** What needs to be done **
Without the images, reproduce every entry exactly.

Given information section start

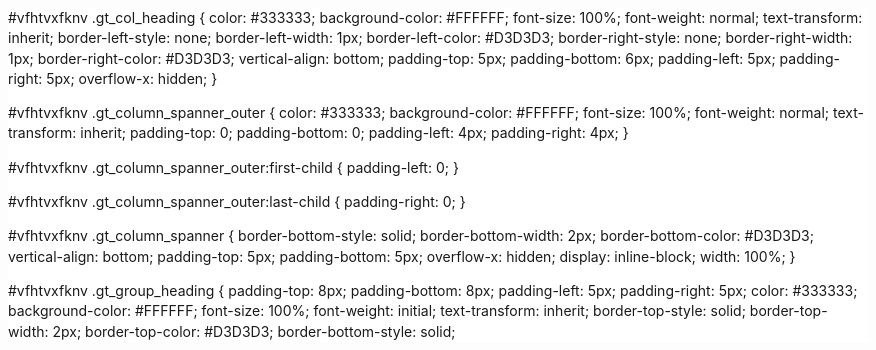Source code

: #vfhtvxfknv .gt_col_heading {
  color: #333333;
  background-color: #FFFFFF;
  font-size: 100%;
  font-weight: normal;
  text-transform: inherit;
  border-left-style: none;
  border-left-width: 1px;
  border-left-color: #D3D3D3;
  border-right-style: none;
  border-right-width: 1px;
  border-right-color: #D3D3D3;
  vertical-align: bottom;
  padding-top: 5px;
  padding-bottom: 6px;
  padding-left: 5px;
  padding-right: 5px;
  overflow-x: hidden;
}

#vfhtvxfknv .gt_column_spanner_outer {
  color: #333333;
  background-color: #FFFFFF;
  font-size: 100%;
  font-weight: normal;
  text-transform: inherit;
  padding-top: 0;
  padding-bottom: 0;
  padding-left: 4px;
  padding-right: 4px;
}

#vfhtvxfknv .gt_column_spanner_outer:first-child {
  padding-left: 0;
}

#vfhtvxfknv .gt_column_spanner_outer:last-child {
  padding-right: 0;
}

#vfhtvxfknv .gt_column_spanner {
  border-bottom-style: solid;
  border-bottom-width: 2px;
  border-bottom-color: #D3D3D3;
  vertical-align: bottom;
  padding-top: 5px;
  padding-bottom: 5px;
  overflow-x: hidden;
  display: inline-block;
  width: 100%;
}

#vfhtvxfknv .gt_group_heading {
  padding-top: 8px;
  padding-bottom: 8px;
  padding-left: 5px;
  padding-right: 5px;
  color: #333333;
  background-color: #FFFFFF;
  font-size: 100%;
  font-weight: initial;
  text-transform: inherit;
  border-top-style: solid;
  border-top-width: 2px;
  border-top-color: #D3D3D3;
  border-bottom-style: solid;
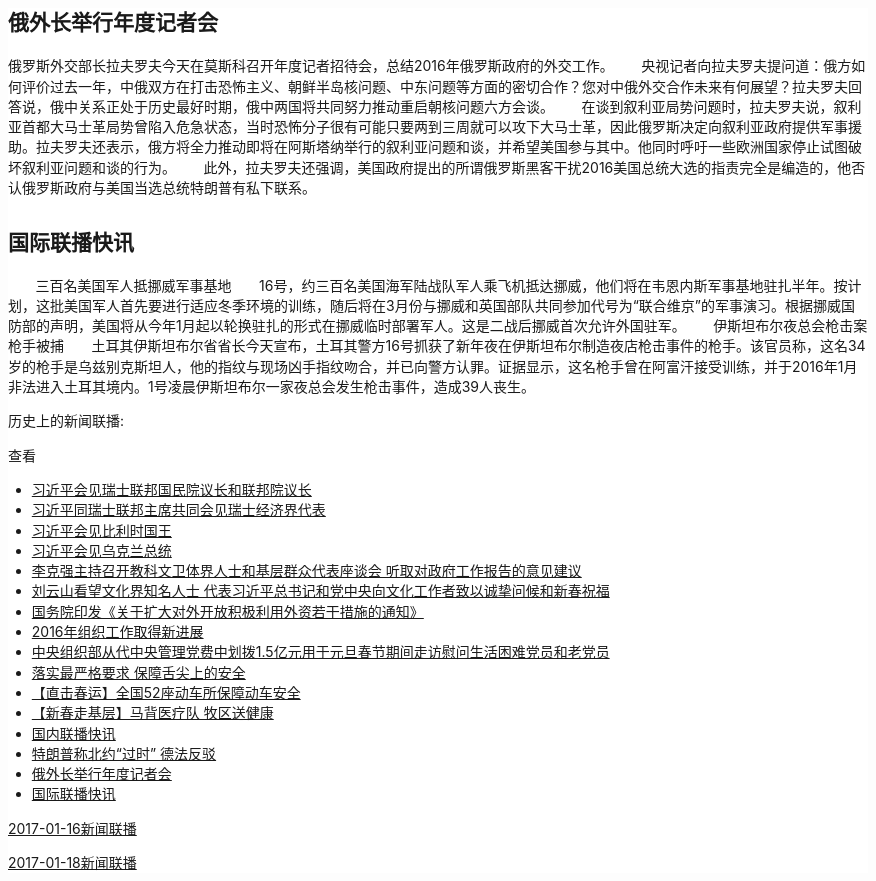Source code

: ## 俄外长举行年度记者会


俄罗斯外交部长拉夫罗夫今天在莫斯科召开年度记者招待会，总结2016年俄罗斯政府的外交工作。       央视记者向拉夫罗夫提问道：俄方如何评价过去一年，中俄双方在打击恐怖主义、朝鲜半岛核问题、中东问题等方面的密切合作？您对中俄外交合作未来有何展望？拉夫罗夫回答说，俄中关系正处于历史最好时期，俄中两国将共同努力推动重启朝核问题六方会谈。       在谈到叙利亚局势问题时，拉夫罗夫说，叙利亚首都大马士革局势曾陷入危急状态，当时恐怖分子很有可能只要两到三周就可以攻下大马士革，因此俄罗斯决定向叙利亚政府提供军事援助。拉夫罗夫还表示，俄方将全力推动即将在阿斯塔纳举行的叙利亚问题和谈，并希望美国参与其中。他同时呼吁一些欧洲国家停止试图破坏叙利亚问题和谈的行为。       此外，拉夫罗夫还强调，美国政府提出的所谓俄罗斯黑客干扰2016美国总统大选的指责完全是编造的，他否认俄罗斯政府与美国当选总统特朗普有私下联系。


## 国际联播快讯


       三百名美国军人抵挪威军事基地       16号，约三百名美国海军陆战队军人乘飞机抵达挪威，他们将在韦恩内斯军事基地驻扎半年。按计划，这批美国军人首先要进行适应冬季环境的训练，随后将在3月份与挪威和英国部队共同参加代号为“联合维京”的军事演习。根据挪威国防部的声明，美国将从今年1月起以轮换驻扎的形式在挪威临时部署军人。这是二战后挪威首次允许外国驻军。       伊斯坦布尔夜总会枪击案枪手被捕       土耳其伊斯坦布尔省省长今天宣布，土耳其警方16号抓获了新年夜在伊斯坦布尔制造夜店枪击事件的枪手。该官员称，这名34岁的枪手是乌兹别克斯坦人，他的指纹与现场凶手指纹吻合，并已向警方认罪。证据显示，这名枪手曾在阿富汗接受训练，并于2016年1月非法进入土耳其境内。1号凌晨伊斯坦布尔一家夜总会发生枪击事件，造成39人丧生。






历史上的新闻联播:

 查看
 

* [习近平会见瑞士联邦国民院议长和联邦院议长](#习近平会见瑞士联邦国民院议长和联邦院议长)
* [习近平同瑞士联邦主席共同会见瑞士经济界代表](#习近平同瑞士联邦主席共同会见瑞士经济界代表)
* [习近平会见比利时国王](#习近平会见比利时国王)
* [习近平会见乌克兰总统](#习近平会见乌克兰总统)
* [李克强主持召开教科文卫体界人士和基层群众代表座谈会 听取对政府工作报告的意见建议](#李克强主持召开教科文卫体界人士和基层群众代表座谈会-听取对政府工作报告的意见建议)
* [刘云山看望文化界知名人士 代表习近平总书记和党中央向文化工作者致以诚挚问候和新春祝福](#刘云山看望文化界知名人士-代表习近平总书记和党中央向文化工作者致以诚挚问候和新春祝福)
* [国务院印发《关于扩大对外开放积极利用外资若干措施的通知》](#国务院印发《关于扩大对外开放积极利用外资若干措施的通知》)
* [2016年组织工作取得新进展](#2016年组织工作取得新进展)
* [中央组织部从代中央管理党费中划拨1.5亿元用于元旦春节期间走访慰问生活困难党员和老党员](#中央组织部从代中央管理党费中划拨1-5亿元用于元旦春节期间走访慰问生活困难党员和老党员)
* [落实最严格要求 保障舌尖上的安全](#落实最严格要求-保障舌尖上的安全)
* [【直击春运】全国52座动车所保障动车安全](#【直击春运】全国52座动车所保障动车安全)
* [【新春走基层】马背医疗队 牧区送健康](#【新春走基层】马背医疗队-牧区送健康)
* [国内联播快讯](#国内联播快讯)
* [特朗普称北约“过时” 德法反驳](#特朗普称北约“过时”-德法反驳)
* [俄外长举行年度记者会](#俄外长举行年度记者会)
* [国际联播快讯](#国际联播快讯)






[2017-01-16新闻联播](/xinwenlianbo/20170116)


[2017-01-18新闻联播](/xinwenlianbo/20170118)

Given information section end

** Answer to the problem **
Source code

: #vfhtvxfknv .gt_col_heading {
  color: #333333;
  background-color: #FFFFFF;
  font-size: 100%;
  font-weight: normal;
  text-transform: inherit;
  border-left-style: none;
  border-left-width: 1px;
  border-left-color: #D3D3D3;
  border-right-style: none;
  border-right-width: 1px;
  border-right-color: #D3D3D3;
  vertical-align: bottom;
  padding-top: 5px;
  padding-bottom: 6px;
  padding-left: 5px;
  padding-right: 5px;
  overflow-x: hidden;
}

#vfhtvxfknv .gt_column_spanner_outer {
  color: #333333;
  background-color: #FFFFFF;
  font-size: 100%;
  font-weight: normal;
  text-transform: inherit;
  padding-top: 0;
  padding-bottom: 0;
  padding-left: 4px;
  padding-right: 4px;
}

#vfhtvxfknv .gt_column_spanner_outer:first-child {
  padding-left: 0;
}

#vfhtvxfknv .gt_column_spanner_outer:last-child {
  padding-right: 0;
}

#vfhtvxfknv .gt_column_spanner {
  border-bottom-style: solid;
  border-bottom-width: 2px;
  border-bottom-color: #D3D3D3;
  vertical-align: bottom;
  padding-top: 5px;
  padding-bottom: 5px;
  overflow-x: hidden;
  display: inline-block;
  width: 100%;
}

#vfhtvxfknv .gt_group_heading {
  padding-top: 8px;
  padding-bottom: 8px;
  padding-left: 5px;
  padding-right: 5px;
  color: #333333;
  background-color: #FFFFFF;
  font-size: 100%;
  font-weight: initial;
  text-transform: inherit;
  border-top-style: solid;
  border-top-width: 2px;
  border-top-color: #D3D3D3;
  border-bottom-style: solid;
Source code

: ## 俄外长举行年度记者会


俄罗斯外交部长拉夫罗夫今天在莫斯科召开年度记者招待会，总结2016年俄罗斯政府的外交工作。       央视记者向拉夫罗夫提问道：俄方如何评价过去一年，中俄双方在打击恐怖主义、朝鲜半岛核问题、中东问题等方面的密切合作？您对中俄外交合作未来有何展望？拉夫罗夫回答说，俄中关系正处于历史最好时期，俄中两国将共同努力推动重启朝核问题六方会谈。       在谈到叙利亚局势问题时，拉夫罗夫说，叙利亚首都大马士革局势曾陷入危急状态，当时恐怖分子很有可能只要两到三周就可以攻下大马士革，因此俄罗斯决定向叙利亚政府提供军事援助。拉夫罗夫还表示，俄方将全力推动即将在阿斯塔纳举行的叙利亚问题和谈，并希望美国参与其中。他同时呼吁一些欧洲国家停止试图破坏叙利亚问题和谈的行为。       此外，拉夫罗夫还强调，美国政府提出的所谓俄罗斯黑客干扰2016美国总统大选的指责完全是编造的，他否认俄罗斯政府与美国当选总统特朗普有私下联系。


## 国际联播快讯


       三百名美国军人抵挪威军事基地       16号，约三百名美国海军陆战队军人乘飞机抵达挪威，他们将在韦恩内斯军事基地驻扎半年。按计划，这批美国军人首先要进行适应冬季环境的训练，随后将在3月份与挪威和英国部队共同参加代号为“联合维京”的军事演习。根据挪威国防部的声明，美国将从今年1月起以轮换驻扎的形式在挪威临时部署军人。这是二战后挪威首次允许外国驻军。       伊斯坦布尔夜总会枪击案枪手被捕       土耳其伊斯坦布尔省省长今天宣布，土耳其警方16号抓获了新年夜在伊斯坦布尔制造夜店枪击事件的枪手。该官员称，这名34岁的枪手是乌兹别克斯坦人，他的指纹与现场凶手指纹吻合，并已向警方认罪。证据显示，这名枪手曾在阿富汗接受训练，并于2016年1月非法进入土耳其境内。1号凌晨伊斯坦布尔一家夜总会发生枪击事件，造成39人丧生。






历史上的新闻联播:

 查看
 

* [习近平会见瑞士联邦国民院议长和联邦院议长](#习近平会见瑞士联邦国民院议长和联邦院议长)
* [习近平同瑞士联邦主席共同会见瑞士经济界代表](#习近平同瑞士联邦主席共同会见瑞士经济界代表)
* [习近平会见比利时国王](#习近平会见比利时国王)
* [习近平会见乌克兰总统](#习近平会见乌克兰总统)
* [李克强主持召开教科文卫体界人士和基层群众代表座谈会 听取对政府工作报告的意见建议](#李克强主持召开教科文卫体界人士和基层群众代表座谈会-听取对政府工作报告的意见建议)
* [刘云山看望文化界知名人士 代表习近平总书记和党中央向文化工作者致以诚挚问候和新春祝福](#刘云山看望文化界知名人士-代表习近平总书记和党中央向文化工作者致以诚挚问候和新春祝福)
* [国务院印发《关于扩大对外开放积极利用外资若干措施的通知》](#国务院印发《关于扩大对外开放积极利用外资若干措施的通知》)
* [2016年组织工作取得新进展](#2016年组织工作取得新进展)
* [中央组织部从代中央管理党费中划拨1.5亿元用于元旦春节期间走访慰问生活困难党员和老党员](#中央组织部从代中央管理党费中划拨1-5亿元用于元旦春节期间走访慰问生活困难党员和老党员)
* [落实最严格要求 保障舌尖上的安全](#落实最严格要求-保障舌尖上的安全)
* [【直击春运】全国52座动车所保障动车安全](#【直击春运】全国52座动车所保障动车安全)
* [【新春走基层】马背医疗队 牧区送健康](#【新春走基层】马背医疗队-牧区送健康)
* [国内联播快讯](#国内联播快讯)
* [特朗普称北约“过时” 德法反驳](#特朗普称北约“过时”-德法反驳)
* [俄外长举行年度记者会](#俄外长举行年度记者会)
* [国际联播快讯](#国际联播快讯)






[2017-01-16新闻联播](/xinwenlianbo/20170116)


[2017-01-18新闻联播](/xinwenlianbo/20170118)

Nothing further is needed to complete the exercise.